┌─ PROVIDED TEXT

This article details the qualifying phase for table tennis at the 2016 Summer Olympics. The competition at these Games will comprise a total of 172 table tennis players coming from their respective NOCs; each may enter up to six athletes, two male and two female athletes in singles events and up to one men's and one women's team in team events. Host nation Brazil has automatically qualified six athletes; a team of three men and women with one each competing in the singles.

The top 22 male and top 22 female players on the International Table Tennis Federation's Olympic ranking list as of May 2016 will be qualified for the singles event at the Games. No nation can have more than two players per gender in the singles at these Games, so some players below the twenty-eighth position are given a qualifying place based on ranking.

└─

ACTIONS TO TAKE:
[A] Rewrite the table tennis text between "This article details" and "based on ranking.", inclusive, replacing "athletes" with "competitors".
[B] Please check each statement against the table tennis text and say whether it agrees, quoting the words that decide it.
(i) Each NOC may enter at most six athletes.
(ii) Brazil qualified four athletes automatically as host nation.
(iii) The Olympic ranking list used for singles qualification is the one as of June 2016.
[C] Answer these questions from the table tennis text:
(i) How many table tennis players will the competition comprise in total?
(ii) How many top-ranked male players qualify for the singles event from the ranking list?
(iii) What is the most players per gender that one nation can have in the singles?

┌─ EXTRACTED MATERIAL

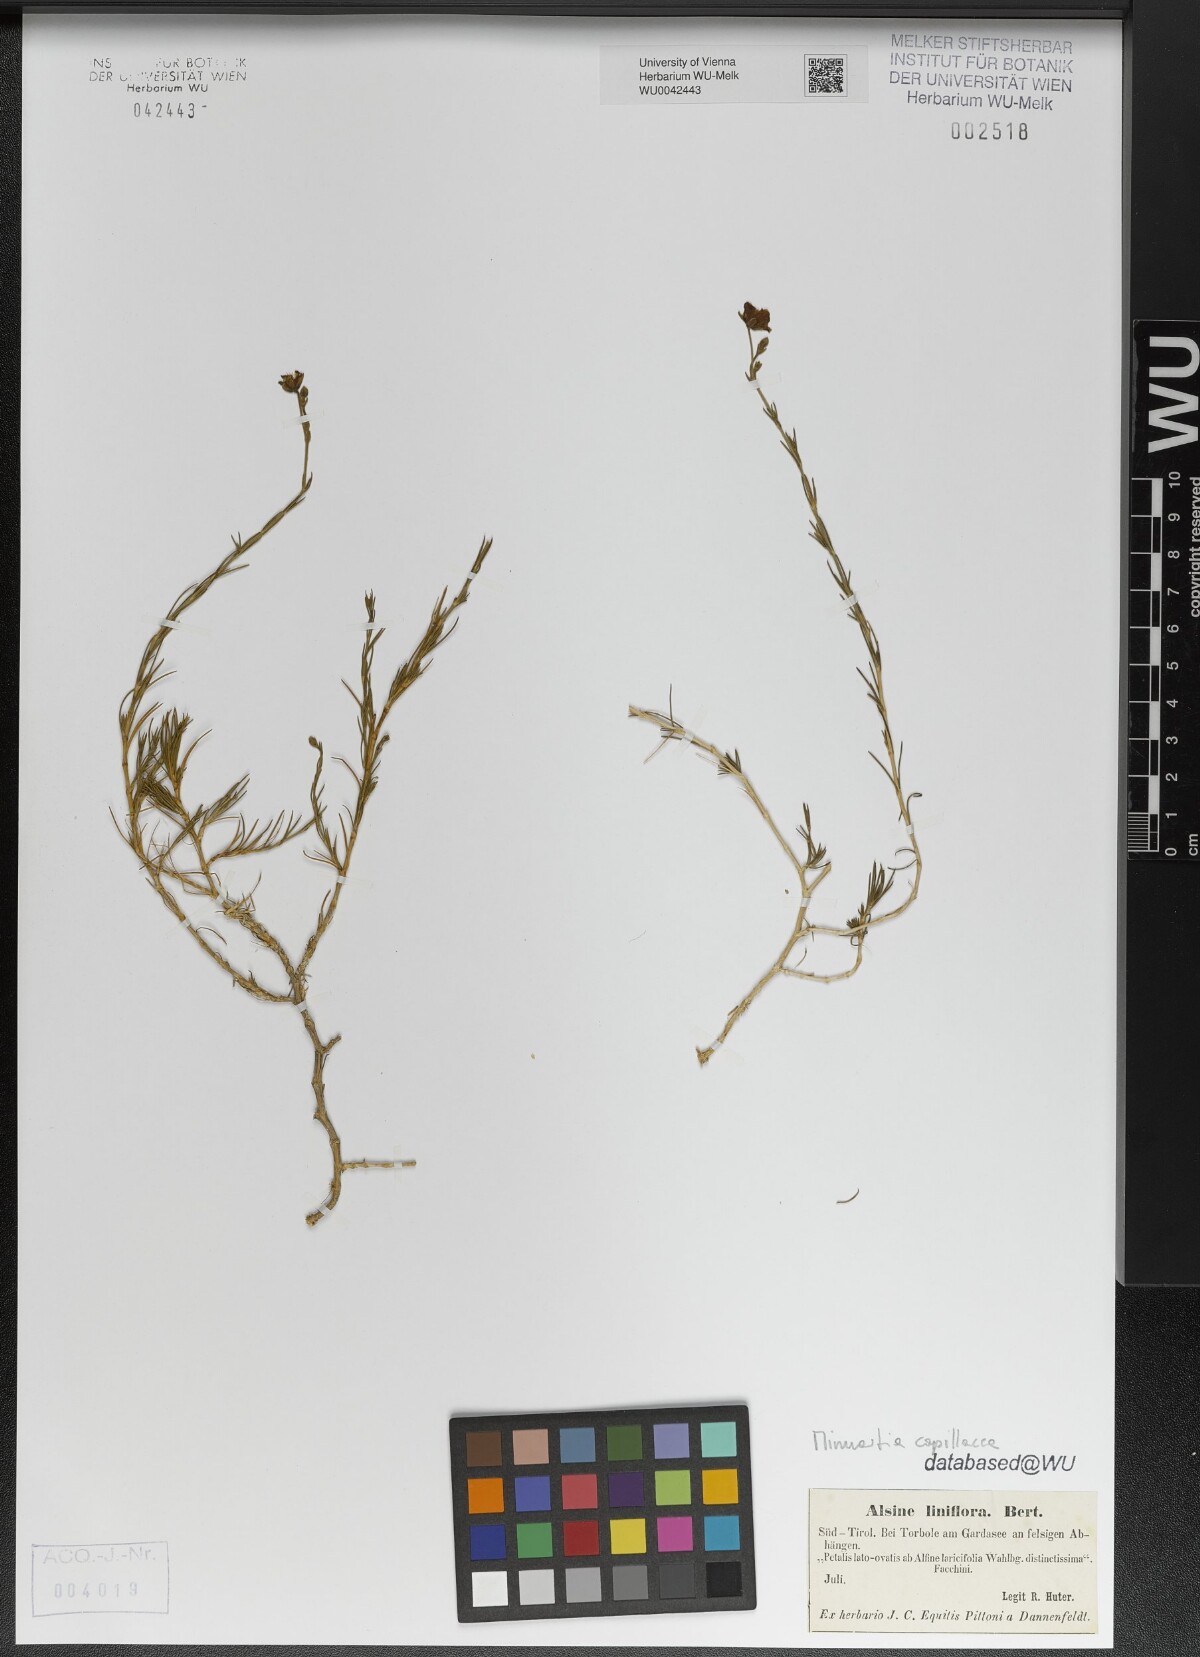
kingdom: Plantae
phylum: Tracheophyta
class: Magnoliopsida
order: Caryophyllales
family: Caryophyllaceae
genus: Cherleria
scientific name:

└─

EXERCISE ANSWERS:
[A]
This article details the qualifying phase for table tennis at the 2016 Summer Olympics. The competition at these Games will comprise a total of 172 table tennis players coming from their respective NOCs; each may enter up to six competitors, two male and two female competitors in singles events and up to one men's and one women's team in team events. Host nation Brazil has automatically qualified six competitors; a team of three men and women with one each competing in the singles.

The top 22 male and top 22 female players on the International Table Tennis Federation's Olympic ranking list as of May 2016 will be qualified for the singles event at the Games. No nation can have more than two players per gender in the singles at these Games, so some players below the twenty-eighth position are given a qualifying place based on ranking.

[B]
(i) Yes: "each may enter up to six athletes"
(ii) No: "Host nation Brazil has automatically qualified six athletes"
(iii) No: "Olympic ranking list as of May 2016"

[C]
(i) 172
(ii) The top 22
(iii) Two